His case has cast an international spotlight on the Russian government’s handling of whistleblowers, critics and political opponents. Magnitsky’s plight led to international outrage over the erosion of the rule of law in Russia, resulting in the creation of ‘Magnitsky Acts’ in the US, the UK, Canada, Latvia, Estonia and Lithuania. The law authorises governments to sanction specific individuals identified as human rights abusers.
The ECHR ruled that Moscow must pay Magnitsky’s mother and widow $38,000 (€34,000) in damages for violating his human rights, including inhuman and degrading detention conditions, unjustified extensions of his detention, and the posthumous trial and conviction.
The authorities “did not genuinely attempt to shed light on the events that occurred in the hours before Mr Magnitskiy’s death”, therefore the “investigation was not thorough and effective”, according to the ruling.
Experts called to give their opinion on the case said that the lack of adequate medical treatment had been “calculated, deliberate and inhumane” and that doctors and prison staff testifying had been inconsistent. An adequate autopsy had not been carried out, the ruling states.
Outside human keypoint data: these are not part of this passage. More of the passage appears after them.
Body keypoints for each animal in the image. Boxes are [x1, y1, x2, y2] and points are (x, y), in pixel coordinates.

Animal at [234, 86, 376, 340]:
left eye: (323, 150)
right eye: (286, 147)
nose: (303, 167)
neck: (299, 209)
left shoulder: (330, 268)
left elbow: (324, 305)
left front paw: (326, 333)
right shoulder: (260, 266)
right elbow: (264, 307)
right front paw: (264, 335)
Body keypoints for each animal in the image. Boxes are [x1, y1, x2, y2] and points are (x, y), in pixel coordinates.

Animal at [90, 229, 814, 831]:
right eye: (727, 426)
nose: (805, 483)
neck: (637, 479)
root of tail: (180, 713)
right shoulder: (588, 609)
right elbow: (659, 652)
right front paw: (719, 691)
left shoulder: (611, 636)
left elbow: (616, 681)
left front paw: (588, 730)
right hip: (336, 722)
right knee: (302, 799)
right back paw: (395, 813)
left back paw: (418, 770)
The court ruled that “the government did not proffer a more convincing or detailed answer on the origin of the injuries” and that explanations were inadequate and poor.
The ECHR ruling provides detailed information on Magnitsky’s prolonged suffering while pointing out that, to date, no individual who had a role in his detention has been held accountable.
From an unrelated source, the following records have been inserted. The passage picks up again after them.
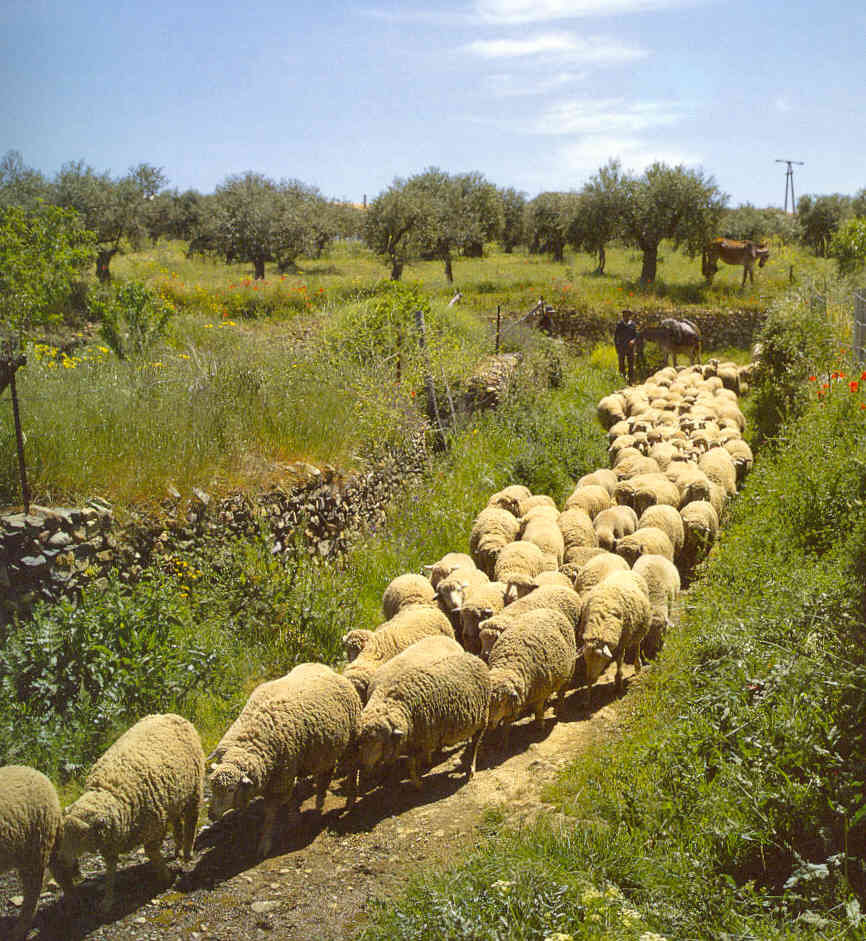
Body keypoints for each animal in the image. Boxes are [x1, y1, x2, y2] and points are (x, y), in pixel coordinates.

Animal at [54, 714, 204, 913]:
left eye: (82, 835)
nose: (61, 860)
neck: (111, 792)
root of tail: (170, 715)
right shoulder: (110, 842)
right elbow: (110, 871)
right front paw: (107, 901)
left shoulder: (153, 828)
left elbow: (152, 852)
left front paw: (164, 876)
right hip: (175, 795)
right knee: (177, 821)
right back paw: (178, 849)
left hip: (195, 789)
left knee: (191, 820)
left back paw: (187, 852)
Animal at [208, 664, 360, 858]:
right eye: (212, 788)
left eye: (230, 790)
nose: (211, 815)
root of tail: (332, 671)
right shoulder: (282, 775)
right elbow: (290, 799)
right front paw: (293, 817)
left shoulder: (283, 777)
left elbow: (271, 814)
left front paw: (265, 843)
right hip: (326, 748)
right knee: (325, 775)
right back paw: (319, 803)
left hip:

The European Parliament has passed a resolution urging Member States to create ‘Magnitsky Acts’.
This is some weird form of projection that villains the world over seem to use. Putin did the same to me by accusing me of murdering Sergi Magnitsky. It just means you’re getting to them. https://t.co/WenwtTHWPD
— Bill Browder (@Billbrowder) August 28, 2019
Bill Browder, a British colleague of Magnitsky and author of ‘Red Notice’, has led the call for the implementation of the Magnitsky Act in countries around the world. He told The Organised Crime and Corruption Reporting Project (OCCRP) that the European Court’s ruling added significant value to the campaign for justice.
“Having a unanimous decision by a panel of ECHR judges that the Russian State tortured and killed Sergei Magnitsky neutralises the Russian smear campaign against Sergei Magnitsky entirely,” he told OCCRP.
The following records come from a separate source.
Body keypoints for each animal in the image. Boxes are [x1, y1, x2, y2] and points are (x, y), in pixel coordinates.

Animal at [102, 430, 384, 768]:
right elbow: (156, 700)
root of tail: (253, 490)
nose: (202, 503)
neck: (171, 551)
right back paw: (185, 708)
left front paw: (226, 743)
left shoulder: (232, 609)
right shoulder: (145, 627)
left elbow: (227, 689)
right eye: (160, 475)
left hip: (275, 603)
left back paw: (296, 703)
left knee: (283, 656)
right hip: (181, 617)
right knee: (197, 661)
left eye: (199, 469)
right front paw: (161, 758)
Browder has also endorsed the campaign for justice for assassinated Maltese journalist Daphne Caruana Galizia. Only yesterday, he spoke up in defence of her son, Matthew Caruana Galizia, who continues to face accusations by those loyal to the government of killing his own mother.
“This is some weird form of projection that villains the world over seem to use. (Russian President Vladimir) Putin did the same to me by accusing me of murdering Sergei Magnitsky. It just means you’re getting to them,” Browder said in response to Caruana Galizia’s post on social media.